= Godfrey Le May =

South African historian and academic (1920–2012)

Godfrey Hugh Lancelot Le May (1920–2012) was a South African historian and academic. He became a Fellow and Dean of History at Worcester College, Oxford.

==Early life==
He was born on 7 September 1920 in South Africa, the son of Hugh Le May, and was educated at Ridge School and Michaelhouse. In 1939 he was working as a reporter on the Johannesburg Star.

Le May graduated B.A. from Rhodes University College as a Milner Prizeman in 1941. In 1942 he was in Khartoum as Assistant Editor on The Sudan Star.

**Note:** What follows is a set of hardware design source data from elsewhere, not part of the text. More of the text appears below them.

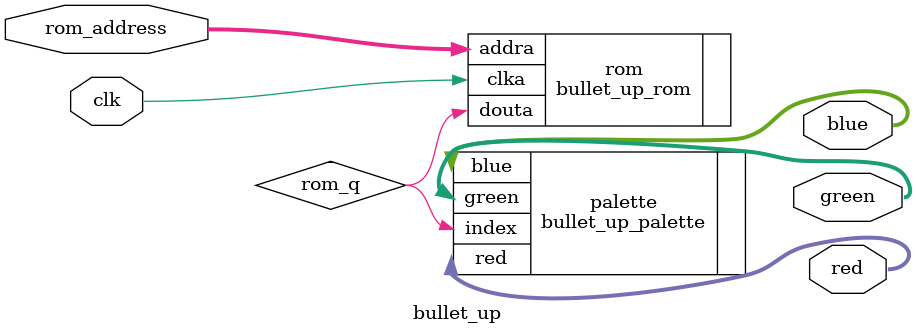
<source format=sv>
module bullet_up (
    input  logic        clk,
    input  logic [5:0]  rom_address,
    output logic [3:0]  red, green, blue
);

    logic [0:0] rom_q;

    bullet_up_rom rom (
        .clka(clk),
        .addra(rom_address),
        .douta(rom_q)
    );

    bullet_up_palette palette (
        .index(rom_q),
        .red(red),
        .green(green),
        .blue(blue)
    );

endmodule

</source>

In 1948 Le May entered Worcester College, Oxford, and graduated in Modern History in 1950. In 1951 he was an Official British War Historian.

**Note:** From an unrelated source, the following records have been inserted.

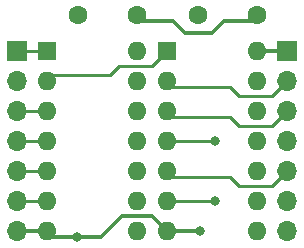
<source format=gbr>
%TF.GenerationSoftware,KiCad,Pcbnew,(5.1.8)-1*%
%TF.CreationDate,2022-06-03T11:46:24-06:00*%
%TF.ProjectId,Trigger,54726967-6765-4722-9e6b-696361645f70,rev?*%
%TF.SameCoordinates,Original*%
%TF.FileFunction,Copper,L1,Top*%
%TF.FilePolarity,Positive*%
%FSLAX46Y46*%
G04 Gerber Fmt 4.6, Leading zero omitted, Abs format (unit mm)*
G04 Created by KiCad (PCBNEW (5.1.8)-1) date 2022-06-03 11:46:24*
%MOMM*%
%LPD*%
G01*
G04 APERTURE LIST*
%TA.AperFunction,ComponentPad*%
%ADD10O,1.700000X1.700000*%
%TD*%
%TA.AperFunction,ComponentPad*%
%ADD11R,1.700000X1.700000*%
%TD*%
%TA.AperFunction,ComponentPad*%
%ADD12O,1.600000X1.600000*%
%TD*%
%TA.AperFunction,ComponentPad*%
%ADD13R,1.600000X1.600000*%
%TD*%
%TA.AperFunction,ComponentPad*%
%ADD14C,1.600000*%
%TD*%
%TA.AperFunction,ViaPad*%
%ADD15C,0.800000*%
%TD*%
%TA.AperFunction,Conductor*%
%ADD16C,0.330200*%
%TD*%
%TA.AperFunction,Conductor*%
%ADD17C,0.250000*%
%TD*%
G04 APERTURE END LIST*
D10*
%TO.P,J2,7*%
%TO.N,Net-(J2-Pad7)*%
X111760000Y-111760000D03*
%TO.P,J2,6*%
%TO.N,/READY_OUT*%
X111760000Y-109220000D03*
%TO.P,J2,5*%
X111760000Y-106680000D03*
%TO.P,J2,4*%
%TO.N,/CLK*%
X111760000Y-104140000D03*
%TO.P,J2,3*%
X111760000Y-101600000D03*
%TO.P,J2,2*%
%TO.N,/D*%
X111760000Y-99060000D03*
D11*
%TO.P,J2,1*%
%TO.N,/5+*%
X111760000Y-96520000D03*
%TD*%
D10*
%TO.P,J1,7*%
%TO.N,/GND*%
X88900000Y-111760000D03*
%TO.P,J1,6*%
%TO.N,/OUT2_04*%
X88900000Y-109220000D03*
%TO.P,J1,5*%
%TO.N,/IN2_04*%
X88900000Y-106680000D03*
%TO.P,J1,4*%
%TO.N,/OUT1_04*%
X88900000Y-104140000D03*
%TO.P,J1,3*%
%TO.N,/IN1_04*%
X88900000Y-101600000D03*
%TO.P,J1,2*%
%TO.N,/ALE_IN*%
X88900000Y-99060000D03*
D11*
%TO.P,J1,1*%
X88900000Y-96520000D03*
%TD*%
D12*
%TO.P,U2,14*%
%TO.N,/5+*%
X109220000Y-96520000D03*
%TO.P,U2,7*%
%TO.N,/GND*%
X101600000Y-111760000D03*
%TO.P,U2,13*%
%TO.N,N/C*%
X109220000Y-99060000D03*
%TO.P,U2,6*%
%TO.N,/NOT_Q*%
X101600000Y-109220000D03*
%TO.P,U2,12*%
%TO.N,N/C*%
X109220000Y-101600000D03*
%TO.P,U2,5*%
%TO.N,/READY_OUT*%
X101600000Y-106680000D03*
%TO.P,U2,11*%
%TO.N,N/C*%
X109220000Y-104140000D03*
%TO.P,U2,4*%
%TO.N,/NOT_Q*%
X101600000Y-104140000D03*
%TO.P,U2,10*%
%TO.N,N/C*%
X109220000Y-106680000D03*
%TO.P,U2,3*%
%TO.N,/CLK*%
X101600000Y-101600000D03*
%TO.P,U2,9*%
%TO.N,N/C*%
X109220000Y-109220000D03*
%TO.P,U2,2*%
%TO.N,/D*%
X101600000Y-99060000D03*
%TO.P,U2,8*%
%TO.N,N/C*%
X109220000Y-111760000D03*
D13*
%TO.P,U2,1*%
%TO.N,/CLR*%
X101600000Y-96520000D03*
%TD*%
D12*
%TO.P,U1,14*%
%TO.N,/5+*%
X99060000Y-96520000D03*
%TO.P,U1,7*%
%TO.N,/GND*%
X91440000Y-111760000D03*
%TO.P,U1,13*%
%TO.N,N/C*%
X99060000Y-99060000D03*
%TO.P,U1,6*%
%TO.N,/OUT2_04*%
X91440000Y-109220000D03*
%TO.P,U1,12*%
%TO.N,N/C*%
X99060000Y-101600000D03*
%TO.P,U1,5*%
%TO.N,/IN2_04*%
X91440000Y-106680000D03*
%TO.P,U1,11*%
%TO.N,N/C*%
X99060000Y-104140000D03*
%TO.P,U1,4*%
%TO.N,/OUT1_04*%
X91440000Y-104140000D03*
%TO.P,U1,10*%
%TO.N,N/C*%
X99060000Y-106680000D03*
%TO.P,U1,3*%
%TO.N,/IN1_04*%
X91440000Y-101600000D03*
%TO.P,U1,9*%
%TO.N,N/C*%
X99060000Y-109220000D03*
%TO.P,U1,2*%
%TO.N,/CLR*%
X91440000Y-99060000D03*
%TO.P,U1,8*%
%TO.N,N/C*%
X99060000Y-111760000D03*
D13*
%TO.P,U1,1*%
%TO.N,/ALE_IN*%
X91440000Y-96520000D03*
%TD*%
D14*
%TO.P,C2,2*%
%TO.N,/GND*%
X104220000Y-93472000D03*
%TO.P,C2,1*%
%TO.N,/5+*%
X109220000Y-93472000D03*
%TD*%
%TO.P,C1,2*%
%TO.N,/GND*%
X94060000Y-93472000D03*
%TO.P,C1,1*%
%TO.N,/5+*%
X99060000Y-93472000D03*
%TD*%
D15*
%TO.N,/GND*%
X93980000Y-112268000D03*
X104394000Y-111760000D03*
%TO.N,/NOT_Q*%
X105664000Y-104140000D03*
X105664000Y-109220000D03*
%TD*%
D16*
%TO.N,/GND*%
X88900000Y-111760000D02*
X91440000Y-111760000D01*
X104394000Y-111760000D02*
X101600000Y-111760000D01*
X100330000Y-110490000D02*
X101600000Y-111760000D01*
X96012000Y-112268000D02*
X97790000Y-110490000D01*
X91948000Y-112268000D02*
X96012000Y-112268000D01*
X91440000Y-111760000D02*
X91948000Y-112268000D01*
X100330000Y-110490000D02*
X97790000Y-110490000D01*
%TO.N,/5+*%
X111760000Y-96520000D02*
X109220000Y-96520000D01*
X108712000Y-93980000D02*
X109220000Y-93472000D01*
X105410000Y-94996000D02*
X106426000Y-93980000D01*
X103124000Y-94996000D02*
X105410000Y-94996000D01*
X102108000Y-93980000D02*
X103124000Y-94996000D01*
X99568000Y-93980000D02*
X102108000Y-93980000D01*
X106426000Y-93980000D02*
X108712000Y-93980000D01*
X99060000Y-93472000D02*
X99568000Y-93980000D01*
D17*
%TO.N,/CLK*%
X110490000Y-102870000D02*
X111760000Y-101600000D01*
X107696000Y-102870000D02*
X110490000Y-102870000D01*
X106934000Y-102108000D02*
X107696000Y-102870000D01*
X102108000Y-102108000D02*
X106934000Y-102108000D01*
X101600000Y-101600000D02*
X102108000Y-102108000D01*
%TO.N,/CLR*%
X91948000Y-98552000D02*
X91440000Y-99060000D01*
X96774000Y-98552000D02*
X91948000Y-98552000D01*
X97536000Y-97790000D02*
X96774000Y-98552000D01*
X100330000Y-97790000D02*
X97536000Y-97790000D01*
X101600000Y-96520000D02*
X100330000Y-97790000D01*
%TO.N,/ALE_IN*%
X88900000Y-96520000D02*
X91440000Y-96520000D01*
%TO.N,/NOT_Q*%
X101600000Y-104140000D02*
X105664000Y-104140000D01*
X105664000Y-109220000D02*
X101600000Y-109220000D01*
%TO.N,/READY_OUT*%
X110490000Y-107950000D02*
X111760000Y-106680000D01*
X107696000Y-107950000D02*
X110490000Y-107950000D01*
X102108000Y-107188000D02*
X106934000Y-107188000D01*
X106934000Y-107188000D02*
X107696000Y-107950000D01*
X101600000Y-106680000D02*
X102108000Y-107188000D01*
%TO.N,/D*%
X110490000Y-100330000D02*
X111760000Y-99060000D01*
X107696000Y-100330000D02*
X110490000Y-100330000D01*
X106934000Y-99568000D02*
X107696000Y-100330000D01*
X102108000Y-99568000D02*
X106934000Y-99568000D01*
X101600000Y-99060000D02*
X102108000Y-99568000D01*
%TO.N,/OUT2_04*%
X88900000Y-109220000D02*
X91440000Y-109220000D01*
%TO.N,/IN2_04*%
X88900000Y-106680000D02*
X91440000Y-106680000D01*
%TO.N,/OUT1_04*%
X88900000Y-104140000D02*
X91440000Y-104140000D01*
%TO.N,/IN1_04*%
X88900000Y-101600000D02*
X91440000Y-101600000D01*
%TD*%
M02*

</source>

==University of the Witwatersrand==
In 1953 Le May became the first Professor at the University of the Witwatersrand in the new department of Local Government and Public Administration. His teaching came to be in the area of practical politics, and he worked against apartheid in academia. He gave public lectures, and wrote for the Rand Daily Mail.

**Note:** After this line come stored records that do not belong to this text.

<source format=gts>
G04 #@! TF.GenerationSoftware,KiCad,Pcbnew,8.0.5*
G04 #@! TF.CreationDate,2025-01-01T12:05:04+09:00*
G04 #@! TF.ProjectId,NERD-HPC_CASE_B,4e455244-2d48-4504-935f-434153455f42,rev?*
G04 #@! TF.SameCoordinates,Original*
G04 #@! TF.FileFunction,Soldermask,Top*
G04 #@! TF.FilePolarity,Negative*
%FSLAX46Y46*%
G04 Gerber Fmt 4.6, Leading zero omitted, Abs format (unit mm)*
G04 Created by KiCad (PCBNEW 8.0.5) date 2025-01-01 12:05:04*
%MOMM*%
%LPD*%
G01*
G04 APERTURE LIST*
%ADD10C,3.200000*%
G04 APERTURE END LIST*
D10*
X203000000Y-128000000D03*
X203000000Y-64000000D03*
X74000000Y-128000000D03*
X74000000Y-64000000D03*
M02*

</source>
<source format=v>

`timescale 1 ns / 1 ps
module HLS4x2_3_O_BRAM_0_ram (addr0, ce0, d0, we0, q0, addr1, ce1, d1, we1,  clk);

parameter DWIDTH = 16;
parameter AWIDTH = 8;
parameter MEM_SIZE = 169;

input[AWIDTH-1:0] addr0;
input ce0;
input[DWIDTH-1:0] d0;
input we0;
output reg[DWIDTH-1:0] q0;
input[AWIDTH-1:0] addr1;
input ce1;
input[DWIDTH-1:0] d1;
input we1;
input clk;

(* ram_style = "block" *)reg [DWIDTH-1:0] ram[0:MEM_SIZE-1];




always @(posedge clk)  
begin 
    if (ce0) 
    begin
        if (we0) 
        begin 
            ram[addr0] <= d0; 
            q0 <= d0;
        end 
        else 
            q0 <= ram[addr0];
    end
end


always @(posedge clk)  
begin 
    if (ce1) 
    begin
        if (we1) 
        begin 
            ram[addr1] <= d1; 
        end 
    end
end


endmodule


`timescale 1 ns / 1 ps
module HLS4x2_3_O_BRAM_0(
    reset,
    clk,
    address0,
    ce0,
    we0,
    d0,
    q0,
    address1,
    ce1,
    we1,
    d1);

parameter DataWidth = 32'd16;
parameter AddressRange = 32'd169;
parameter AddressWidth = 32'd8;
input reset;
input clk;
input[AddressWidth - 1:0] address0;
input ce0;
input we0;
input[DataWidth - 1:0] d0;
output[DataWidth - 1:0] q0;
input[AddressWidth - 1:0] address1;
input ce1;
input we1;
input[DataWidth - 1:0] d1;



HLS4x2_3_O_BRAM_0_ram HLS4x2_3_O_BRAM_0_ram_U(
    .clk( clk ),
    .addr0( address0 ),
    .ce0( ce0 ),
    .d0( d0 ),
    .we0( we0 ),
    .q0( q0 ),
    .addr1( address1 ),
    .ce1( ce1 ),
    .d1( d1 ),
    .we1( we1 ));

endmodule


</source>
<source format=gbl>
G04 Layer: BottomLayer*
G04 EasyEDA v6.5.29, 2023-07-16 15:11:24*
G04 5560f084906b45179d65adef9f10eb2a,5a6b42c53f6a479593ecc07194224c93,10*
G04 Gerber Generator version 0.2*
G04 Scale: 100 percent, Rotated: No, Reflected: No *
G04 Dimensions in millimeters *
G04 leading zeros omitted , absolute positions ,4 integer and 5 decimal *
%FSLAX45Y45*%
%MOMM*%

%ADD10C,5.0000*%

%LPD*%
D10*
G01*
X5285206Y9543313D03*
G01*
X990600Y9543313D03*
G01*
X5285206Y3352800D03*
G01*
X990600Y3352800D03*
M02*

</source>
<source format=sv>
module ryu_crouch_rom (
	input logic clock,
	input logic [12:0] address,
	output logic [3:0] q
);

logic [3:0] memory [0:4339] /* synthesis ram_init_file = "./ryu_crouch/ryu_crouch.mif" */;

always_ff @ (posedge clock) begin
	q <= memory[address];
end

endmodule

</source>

Le May and the lawyer Rex Walsh were involved with Robert Birley and his wife Elinor Margaret née Frere during the Birleys' time at the university from 1964 to the end of 1966. It was a period of campaigning against apartheid, and contacts with Nelson Mandela and Winnie Mandela, particular over their daughters' schooling.

Le May in 1964 replaced Hermann Hahlo on the University Council. He became Dean of Arts there, and resigned in 1967, moving in 1968 to Oxford. He left with a reputation as "an authority on the Milnerite reconstruction in the aftermath of the Anglo-Boer War."

==Later life==
From 1967 Le May had a position as Fellow and Tutor in Politics at Worcester College, Oxford, to 1990, when he retired. He dies as an emeritus Fellow of the College in 2012.

==Family==
Le May married, firstly in 1943 at Khartoum, Jean Elysoun Lynedoch Graham, daughter of Gavin L. Graham and his wife Hester Cloete; the couple had one daughter. The marriage was dissolved in 1956. He married secondly Marian Isabel Watson.

==Works==
- British Government, 1914-1953, London: Methuen, 1955
- Freedom and Authority; text of an address given 5 September 1962, Johannesburg: Witswatersrand Univ., 1963
- British Government, 1914-1963, London: Methuen, 1964
- British Supremacy in South Africa, 1899-1907, Oxford: Clarendon, 1965. A review by Eric Thomas Stokes commented that the work was "more in the nature of a careful, interpretative essay than a definitive monograph", and noted that the use very largely of British records was a flaw shared with other works that also neglected South African agency. It has been considered a sequel to The Fall of Kruger's Republic (1961) by JS Marais.
- South Africa, the future: text of an address by Prof. G.H.L LeMay, 5 September 1967, Cape Town: C.A. Alger, 1967
- Black and White in South Africa, New York: American Heritage, 1971
- The Victorian Constitution, New York: St. Martin, 1979. A review by J. Morgan Sweeney of Michigan State University commented that Le May "sets as his task the elaboration of Victorian constitutional conventions, those "customs, usages, understandings and beliefs" which underlay the political process in the period between the parliamentary reform bills of 1832 and the outbreak of World War I in 1914."